Read my reply in post 119. RE appreciation isn’t necessarily my goal.
 
Just some quick, simplistic math on our place, where we’ve lived 10 years: Zillow says our house is worth $600,000. Zillow+ some calculating help from an AI shows that this very house’s CAGR has been 3.86 annually since we’ve owned it, or +$1,930/month. Our principal and interest on our 3.625% mortgage is about $1,600.

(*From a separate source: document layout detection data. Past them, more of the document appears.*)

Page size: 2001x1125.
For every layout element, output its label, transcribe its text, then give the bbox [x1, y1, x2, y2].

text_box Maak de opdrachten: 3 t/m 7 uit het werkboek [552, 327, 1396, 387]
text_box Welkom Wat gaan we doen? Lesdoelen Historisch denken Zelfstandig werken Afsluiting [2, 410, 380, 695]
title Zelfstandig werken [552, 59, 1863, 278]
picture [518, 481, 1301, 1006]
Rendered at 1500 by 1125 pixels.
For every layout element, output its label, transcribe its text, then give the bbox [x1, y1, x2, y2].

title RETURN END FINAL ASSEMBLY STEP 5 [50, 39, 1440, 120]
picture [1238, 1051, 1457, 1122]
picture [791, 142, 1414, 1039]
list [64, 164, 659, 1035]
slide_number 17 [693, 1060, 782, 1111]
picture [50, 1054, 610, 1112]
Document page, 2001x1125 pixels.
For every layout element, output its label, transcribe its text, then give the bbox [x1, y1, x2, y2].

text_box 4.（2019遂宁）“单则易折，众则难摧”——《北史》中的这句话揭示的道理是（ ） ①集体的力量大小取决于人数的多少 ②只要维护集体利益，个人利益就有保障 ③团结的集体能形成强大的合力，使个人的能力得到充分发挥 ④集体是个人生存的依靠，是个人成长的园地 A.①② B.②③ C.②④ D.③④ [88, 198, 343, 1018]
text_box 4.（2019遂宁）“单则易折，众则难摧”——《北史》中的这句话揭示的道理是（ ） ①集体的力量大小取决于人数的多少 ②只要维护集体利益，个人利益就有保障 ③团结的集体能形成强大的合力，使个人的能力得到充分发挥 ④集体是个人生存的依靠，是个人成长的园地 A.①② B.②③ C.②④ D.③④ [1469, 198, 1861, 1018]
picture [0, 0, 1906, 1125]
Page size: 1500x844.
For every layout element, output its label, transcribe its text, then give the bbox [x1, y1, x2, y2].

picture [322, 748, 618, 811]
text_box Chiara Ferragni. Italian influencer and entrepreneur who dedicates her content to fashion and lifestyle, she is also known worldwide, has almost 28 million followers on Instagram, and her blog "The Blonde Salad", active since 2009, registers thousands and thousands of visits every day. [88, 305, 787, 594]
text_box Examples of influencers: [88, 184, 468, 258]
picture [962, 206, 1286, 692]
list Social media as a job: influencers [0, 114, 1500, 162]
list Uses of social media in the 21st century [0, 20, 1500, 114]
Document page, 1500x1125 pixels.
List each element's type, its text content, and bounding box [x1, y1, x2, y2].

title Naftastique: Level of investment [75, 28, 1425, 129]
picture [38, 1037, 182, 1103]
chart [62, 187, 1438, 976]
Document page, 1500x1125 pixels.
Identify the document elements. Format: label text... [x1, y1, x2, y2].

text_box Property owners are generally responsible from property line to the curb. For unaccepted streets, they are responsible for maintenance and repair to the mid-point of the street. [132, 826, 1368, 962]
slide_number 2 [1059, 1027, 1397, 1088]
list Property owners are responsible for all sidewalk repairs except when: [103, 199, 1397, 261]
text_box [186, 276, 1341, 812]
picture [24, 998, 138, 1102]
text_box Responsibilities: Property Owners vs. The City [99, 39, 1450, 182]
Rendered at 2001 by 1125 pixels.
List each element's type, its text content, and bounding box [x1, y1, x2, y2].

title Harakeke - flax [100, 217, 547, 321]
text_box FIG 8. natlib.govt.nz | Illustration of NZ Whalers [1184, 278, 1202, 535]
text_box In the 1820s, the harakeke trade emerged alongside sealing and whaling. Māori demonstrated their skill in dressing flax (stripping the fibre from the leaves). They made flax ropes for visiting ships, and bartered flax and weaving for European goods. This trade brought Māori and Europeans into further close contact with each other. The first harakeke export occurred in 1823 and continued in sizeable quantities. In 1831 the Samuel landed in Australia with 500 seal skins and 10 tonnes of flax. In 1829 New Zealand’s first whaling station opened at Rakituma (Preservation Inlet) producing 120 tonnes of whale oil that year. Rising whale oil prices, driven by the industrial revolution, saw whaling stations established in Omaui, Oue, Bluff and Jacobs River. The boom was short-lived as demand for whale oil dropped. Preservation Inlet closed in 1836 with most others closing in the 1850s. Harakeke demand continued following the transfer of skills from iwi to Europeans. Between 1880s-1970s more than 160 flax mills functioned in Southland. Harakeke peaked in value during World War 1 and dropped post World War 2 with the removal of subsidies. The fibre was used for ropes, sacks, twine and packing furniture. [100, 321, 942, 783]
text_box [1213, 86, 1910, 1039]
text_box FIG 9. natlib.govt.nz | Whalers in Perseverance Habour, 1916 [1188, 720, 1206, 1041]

So, yeah, the monthly compounding growth in market value is now more than paying for the monthly P&I, and I guess it’s currently taking a $330 bite out of $1,200/month escrow payments (our taxes are absurd). I know, I know, BELIEVE ME, that’s just the beginning of the expenses of owning, and any benefit is deferred, but COCheesehead made me feel better about it. 🤑
We owe about $450,000 on a $1.2m ish house. The $450,000 we would use to pay it off earns about 7% tax free in muni CEFs. So that generates $31,500 in interest, tax free per year. Our mortgage costs us $24,000, taxes $3000, insurance $1000, HOA $500. That leaves $4000 to apply to other expenses. I have an annual contract on systems maintenance of $300. I caulk and touch up once a year. I have a plant die in the yard about once a year. No yard to maintain it’s all xeriscaped. So yearly maintenance is less than a grand easily. It works for us.
 
We discuss this almost every year--lol. We are happy in our home, it is small enough to take care of at this point. DH hopes tasty here for the rest of his life. We will probably start paying for lawn care and housekeeping sometime in the next few years.
I could see myself possibly selling and moving to a smaller rental if I lived by myself in the future.